There we will provide some data about the L2 block that the transaction belongs to:
_l2BlockNumber
The number of the new L2 block._l2BlockTimestamp
The timestamp of the new L2 block._expectedPrevL2BlockHash
The expected hash of the previous L2 block._isFirstInBatch
Whether this method is called for the first time in the batch._maxVirtualBlocksToCreate
The maximum number of virtual block to create with this L2 block.
If two transactions belong to the same L2 block, only the first one may have non-zero _maxVirtualBlocksToCreate
. The
rest of the data must be same.
Detailed operations can be found here.
L2 blockhash calculation and storage
The hash for each L2 block is dynamically calculated using keccak256
, encoding various block details and transaction hashes.
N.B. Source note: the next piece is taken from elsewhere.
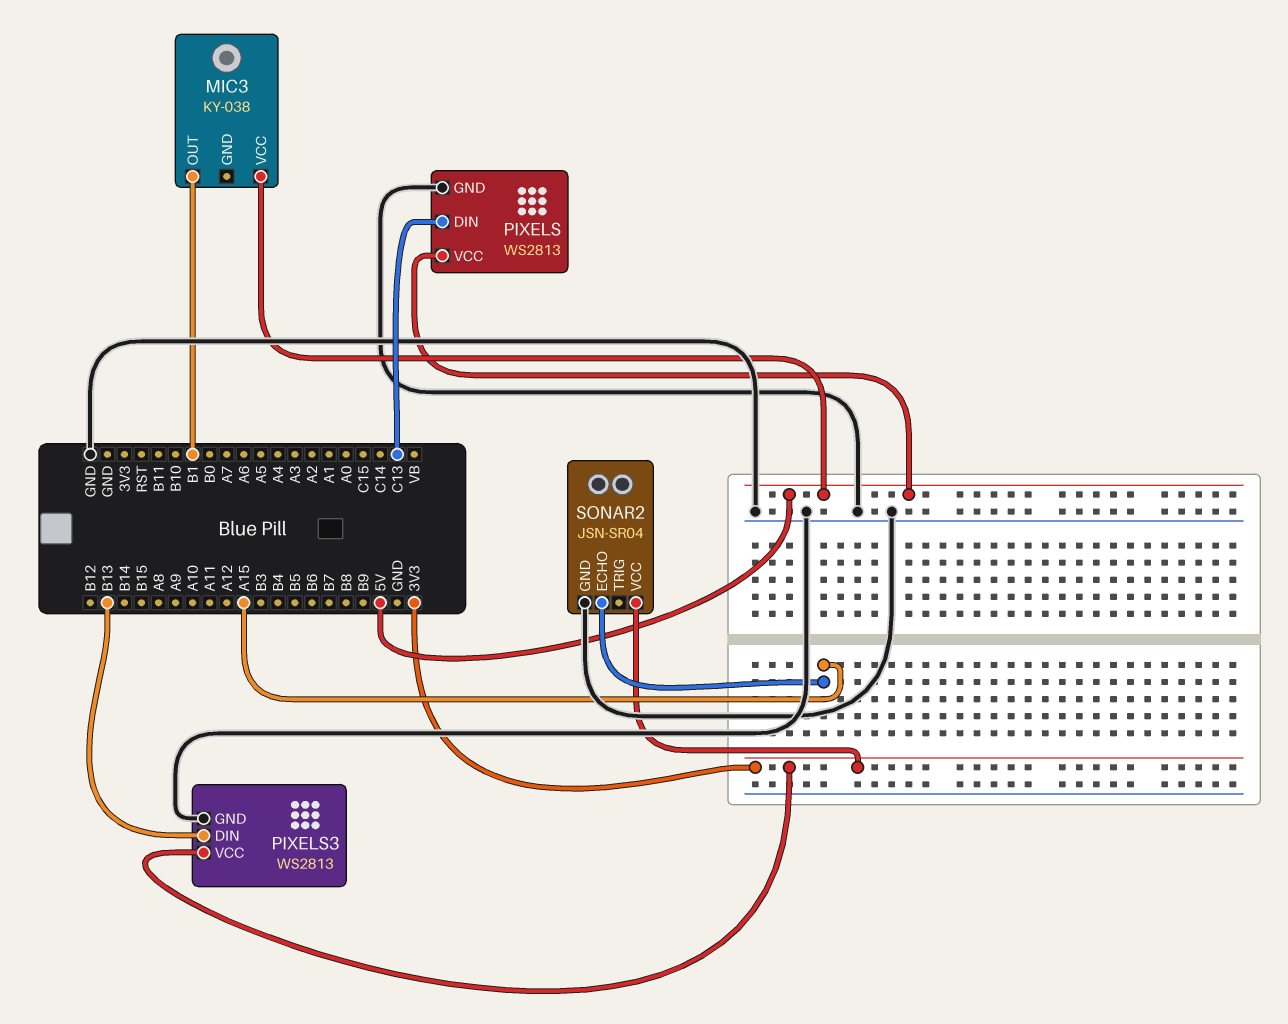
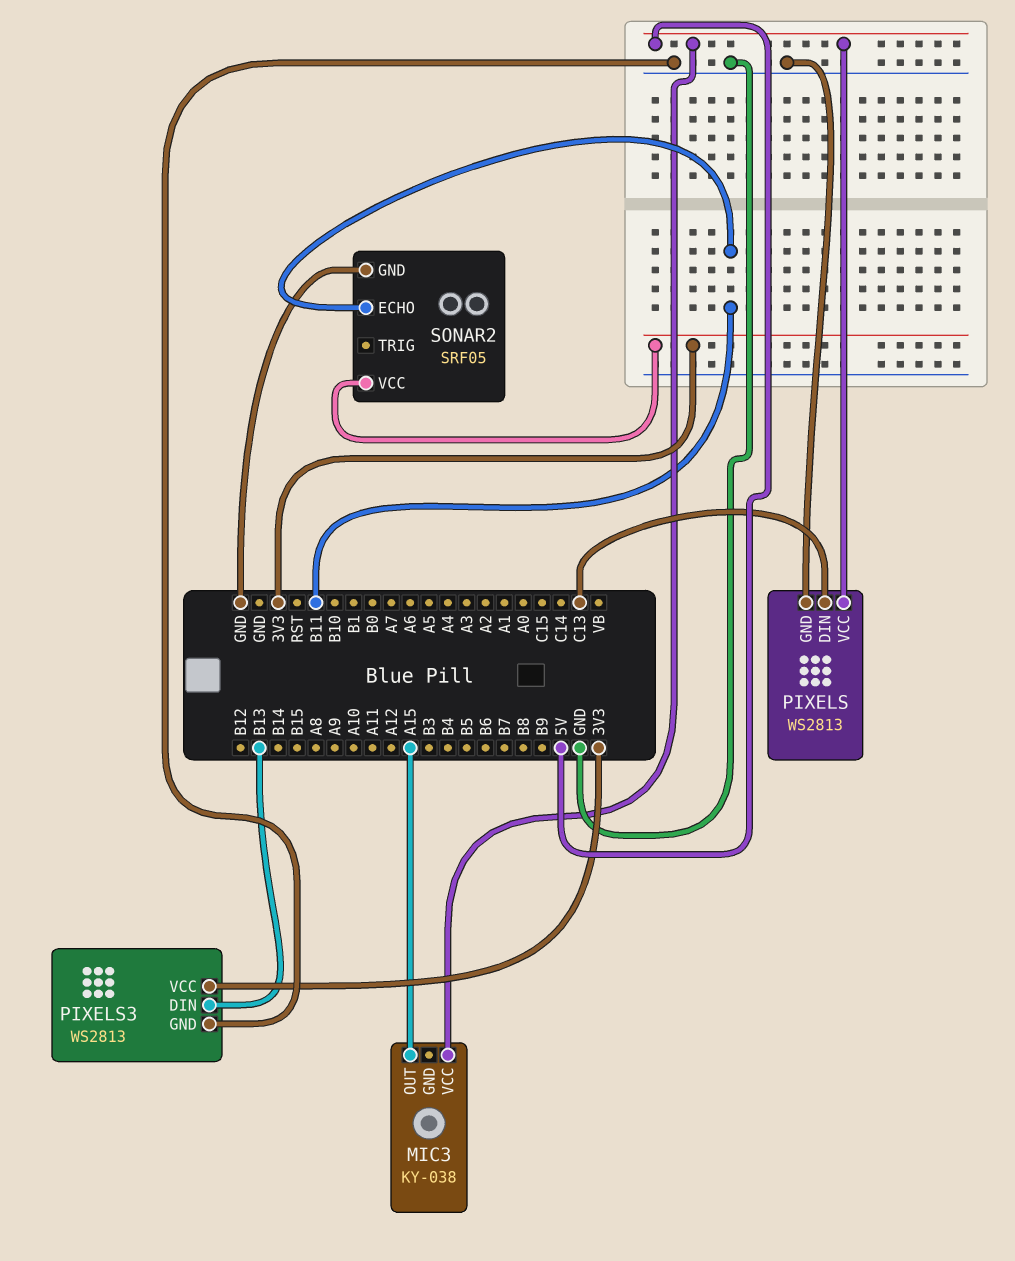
MIC3 pin OUT: B1 -> A15
SONAR2: JSN-SR04 -> SRF05
SONAR2 pin ECHO: A15 -> B11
This mechanism ensures that each block can be independently verified and traced within the L2 framework.
The hash of an L2 block is
keccak256(abi.encode(_blockNumber, _blockTimestamp, _prevL2BlockHash, _blockTxsRollingHash))
.
_blockTxsRollingHash
is defined in the following way:
_blockTxsRollingHash = 0
for an empty block.
_blockTxsRollingHash = keccak(0, tx1_hash)
for a block with one tx.
_blockTxsRollingHash = keccak(keccak(0, tx1_hash), tx2_hash)
for a block with two txs, etc.
To add a transaction hash to the current miniblock we use the appendTransactionToCurrentL2Block
function.
Since ZKsync is a state-diff based rollup, there is no way to deduce the hashes of the L2 blocks based on the transactions’ in the batch
(because there is no access to the transaction’s hashes).
At the same time, in order to serve blockhash
method, the VM requires the knowledge of some of the previous L2 block hashes.
In order to save up on pubdata (by making sure that the same storage slots are reused, i.e. we only have repeated writes) we store only the
last 257 block hashes.
You can read more on what are the repeated writes and how the pubdata is processed on
Handling L1->L2 ops on ZKsync.
Legacy blockhash
For blocks that predate certain system upgrades (migration upgrades), the blockhash is generated using a simplified formula that incorporates only the block number. This method ensures backward compatibility and integrity across different block versions within the ZKsync Era system.
We use the following formula for their hash:
keccak256(abi.encodePacked(uint32(_blockNumber)))
Timing invariants
ZKsync Era maintains strict timing invariants to ensure that each block's timestamp is accurate and consistent relative to other system timestamps.
These invariants include:
- For each L2 block its timestamp should be > the timestamp of the previous L2 block
- For each L2 block its timestamp should be ≥ timestamp of the batch it belongs to
- Each batch must start with a new L2 block (i.e. an L2 block can not span across batches).
- The timestamp of a batch must be ≥ the timestamp of the latest L2 block which belonged to the previous batch.
- The timestamp of the last miniblock in batch can not go too far into the future. This is enforced by publishing an L2→L1 log, with the timestamp which is then checked on L1.
Finalization of batches with fictive L2 blocks
At the end of each batch, a fictive L2 block is generated from the bootloader to finalize the transactions and prepare for the next batch. This block, typically empty, acts as a procedural step within the internal node operations. This empty block contains a Transfer event log, representing the bootloader transferring the collected fees to the operator. Additionally, the timestamps of the batch and the last miniblock are verified against realistic expectations on L1 to ensure temporal consistency and prevent future discrepancies.